I thought we had a no-chase policy in New Haven?

Here’s why we have one:

(Causing a driver, potentially drunk or on drugs, to speed away from police will often get someone killed).

posted by: DSK on March 19, 2010  3:26pm

Nice job Marco, well deserved after all these years.

posted by: pd on March 19, 2010  4:44pm

You must be kidding

posted by: Tom on March 19, 2010  5:06pm


New Haven has a no chase policy because too many people here would rather blame the police for crashes as opposed to the criminals who are trying to evade arrest. Let to police do their job.

Well done Francia.

posted by: DMV on March 19, 2010  7:17pm

... and also charged with driving without a license, right?  Please tell me this Knucklehead East does not have a valid license to get behind the wheel!!  Nice job to Marco and all cops on the call.

posted by: diver119 on March 19, 2010  8:45pm

Hey Marco,
Great job! Where’d you get that suit!?

And to DingDong,
...New Haven DOES have a pusuit policy if certain guidlines are met, just like the rest of the towns and city’s in Connecticut. . . stop trying to ‘hand cuff’ the police from doing their jobs!

posted by: Morris Cove Mom on March 20, 2010  10:56pm

This man’s parents need to change their locks and let him hit rock bottom.  Addicts like this don’t change, as there’s always someone there to bail them out, feed them, or give them a place to live.

posted by: streever on March 21, 2010  1:27am

I’m glad the officer pursued in a responsible fashion. Thanks for keeping our streets safe!

posted by: Louis on March 22, 2010  11:39am

I can clarify for the DingDong. NHPD has rules regarding chases; supervisors must monitor them for safety.  There is no policy that says officers may not chase. That would be a blank check for criminals. NHPD does NOT have a “no pursuit” policy.
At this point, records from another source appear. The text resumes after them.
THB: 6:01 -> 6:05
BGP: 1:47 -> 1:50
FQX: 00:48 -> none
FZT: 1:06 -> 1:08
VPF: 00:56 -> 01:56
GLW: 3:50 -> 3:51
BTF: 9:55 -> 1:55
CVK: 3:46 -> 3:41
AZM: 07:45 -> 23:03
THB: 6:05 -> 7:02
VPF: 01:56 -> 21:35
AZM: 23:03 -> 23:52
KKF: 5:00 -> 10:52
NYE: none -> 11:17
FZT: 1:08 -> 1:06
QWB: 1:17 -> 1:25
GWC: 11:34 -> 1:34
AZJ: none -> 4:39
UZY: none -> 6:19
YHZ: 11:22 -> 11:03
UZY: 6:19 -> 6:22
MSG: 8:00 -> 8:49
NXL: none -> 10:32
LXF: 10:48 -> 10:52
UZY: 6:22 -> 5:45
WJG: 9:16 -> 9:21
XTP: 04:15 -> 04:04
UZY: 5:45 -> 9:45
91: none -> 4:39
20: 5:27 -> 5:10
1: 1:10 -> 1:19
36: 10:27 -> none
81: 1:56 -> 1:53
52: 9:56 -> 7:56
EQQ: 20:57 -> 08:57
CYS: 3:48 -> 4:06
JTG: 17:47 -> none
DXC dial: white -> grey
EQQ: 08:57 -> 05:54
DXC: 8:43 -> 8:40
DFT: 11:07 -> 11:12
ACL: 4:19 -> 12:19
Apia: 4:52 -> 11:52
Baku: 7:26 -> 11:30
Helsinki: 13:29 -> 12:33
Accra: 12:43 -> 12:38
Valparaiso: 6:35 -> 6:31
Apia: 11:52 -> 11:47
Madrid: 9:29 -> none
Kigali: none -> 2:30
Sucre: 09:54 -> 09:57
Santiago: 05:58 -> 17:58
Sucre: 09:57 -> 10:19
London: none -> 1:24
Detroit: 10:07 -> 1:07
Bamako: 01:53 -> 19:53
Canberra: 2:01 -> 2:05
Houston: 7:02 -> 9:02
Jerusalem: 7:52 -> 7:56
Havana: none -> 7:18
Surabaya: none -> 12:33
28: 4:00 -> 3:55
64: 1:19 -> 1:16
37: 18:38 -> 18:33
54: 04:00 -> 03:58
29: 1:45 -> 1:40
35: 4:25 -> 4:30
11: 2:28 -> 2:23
posted by: Gene Debs on March 22, 2010  11:44am

Congratulations, Officer Francia.  Great job.  Thanks for your service.

posted by: Liana on March 22, 2010  6:08pm

I’m pretty offended by Francia’s nonchalant attitude in regards to the reckless driving exhibited by John the Mason while trying to get away from the cruiser.

posted by: Stick on March 22, 2010  8:20pm

Nice Police work

posted by: Ray Willis on March 23, 2010  12:20pm

I’m really put off by the whole “I thought his reckless driving was just him fooling around with me and that would have been okay” element to the story. No one should be fooling around with reckless driving, if anyone is I believe its a police officers job to give them a ticket for that. The police certainly should not be a party to that type of behavior, and if the cop of the week is its very telling of the poor straits we’re in, and no wonder everyone drives so horrendously in New Haven.